What is the LINX® Magnetic Bead Ring operation for acid reflux?

The LINX® Reflux Management Symptom is a small, flexible band of interlinked titanium beads with magnetic cores. The ring is placed around the lower end of your oesophagus (gullet), just above the junction between the oesophagus and the stomach. The magnetic attraction between the beads keeps the valve at the lower end of the oesophagus closed. The ring is designed so that it opens when you swallow and it allows food and drinks to pass into the stomach. It closes after you have finished eating and prevents backflow of acid from the stomach into the oesophagus. But, it can open during normal belching and allows vomiting.

The procedure is done by laparoscopy (keyhole surgery), under general anaesthesia. The operation takes about 30-45 minutes. You may be able to go home on the same day, or after an overnight stay in hospital, depending on your recovery.

Can I eat normally after the LINX® Magnetic Bead Ring operation for acid reflux?

There is no restriction on eating after the LINX® magnetic bead ring has been placed. You can eat normal food. You should eat slowly and chew your food really well. If there is any discomfort or difficulty to swallow, it can be helpful to have some water or a fizzy drink. Unlike a fundoplication, you do not have to be restricted to sloppy food for several weeks after the operation.

What is the success of the LINX® Magnetic Bead Ring operation for acid reflux?

LINX® is a fairly new procedure. Follow-up information is available for 3-4 years. Studies have shown that 90-95% of patients are satisfied with control of symptoms and they have improved quality of life. About 85% of patients are able to stop taking PPI medicines.

What are the risks with the LINX® Magnetic Bead Ring operation for reflux?

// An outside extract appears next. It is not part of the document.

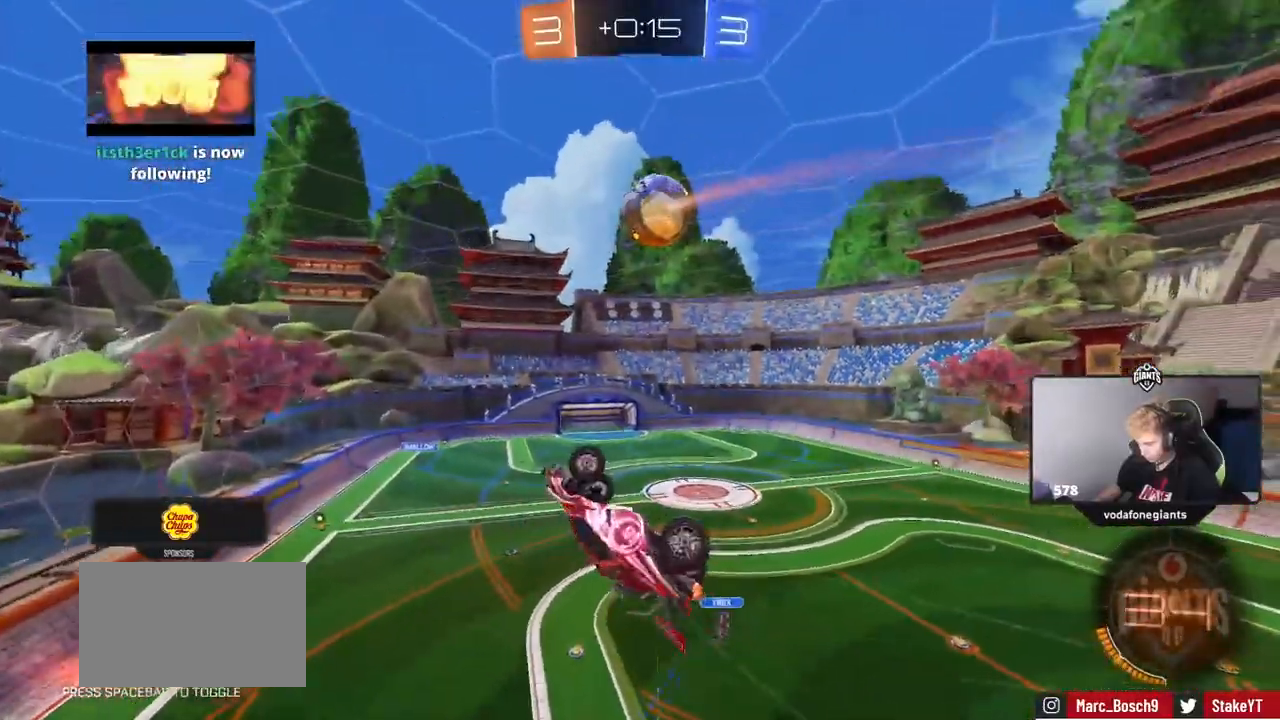
{"keys": ["d", "shift"], "mouse": [], "events": [[150, "s", "down"], [200, "s", "up"]]}
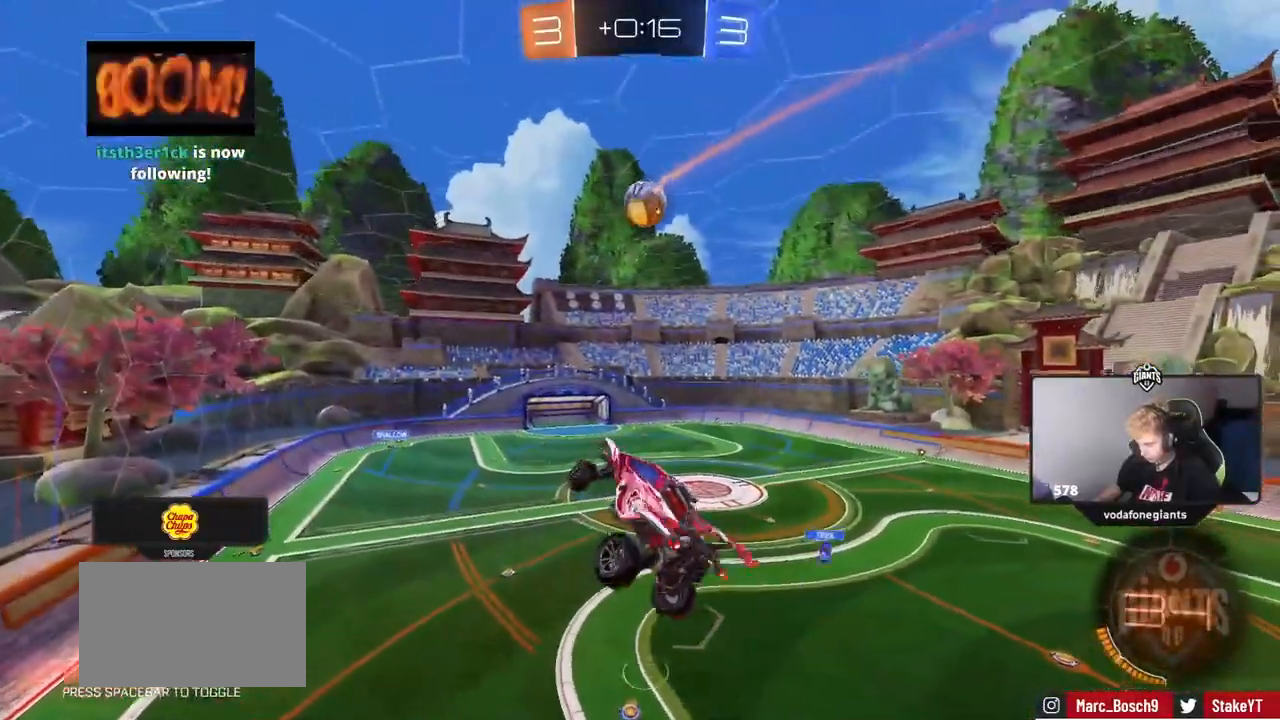
{"keys": ["d", "shift"], "mouse": ["left"], "events": [[284, "s", "down"], [284, "shift", "up"], [400, "mouse_left", "down"], [451, "shift", "down"], [501, "s", "up"]]}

Most people may a straightforward recovery and serious complications are rare. But all keyhole (laparoscopy) operations on your abdomen (tummy) carry some risks. The most important risk after LINX® insertion is difficulty to swallow. Studies have shown that about 10% of patients have difficulty to swallow after one year, and about 5% have difficulty to swallow after 3 years. If the difficulty is only mild, then no treatment is required other than avoiding certain types of food that cause problems. For more troublesome difficulty, endoscopy and dilatation (stretching) of the oesophagus may be needed. If the difficulty to swallow is severe and is not improved by dilatation, then it may become necessary to remove the ring. About 3-4% of patients need to have a second operation to remove the ring. Also, you may get gaseous bloating of the abdomen, excess flatulence and some difficulty to belch and vomit. There is a worry that the ring may erode through the wall of the oesophagus or it may move out of position. There are very few reports of such problems, so the risk seems to be very small. But, please remember that LINX® is a new procedure and long-term information is not available. There should not be any problem in going through security at airports. You will be given an implant card. But, you should not have an MRI scan because of the magnetic forces in MRI. Some newer MRI machines may be safe, but make sure that you inform all doctors and radiographers about your LINX®.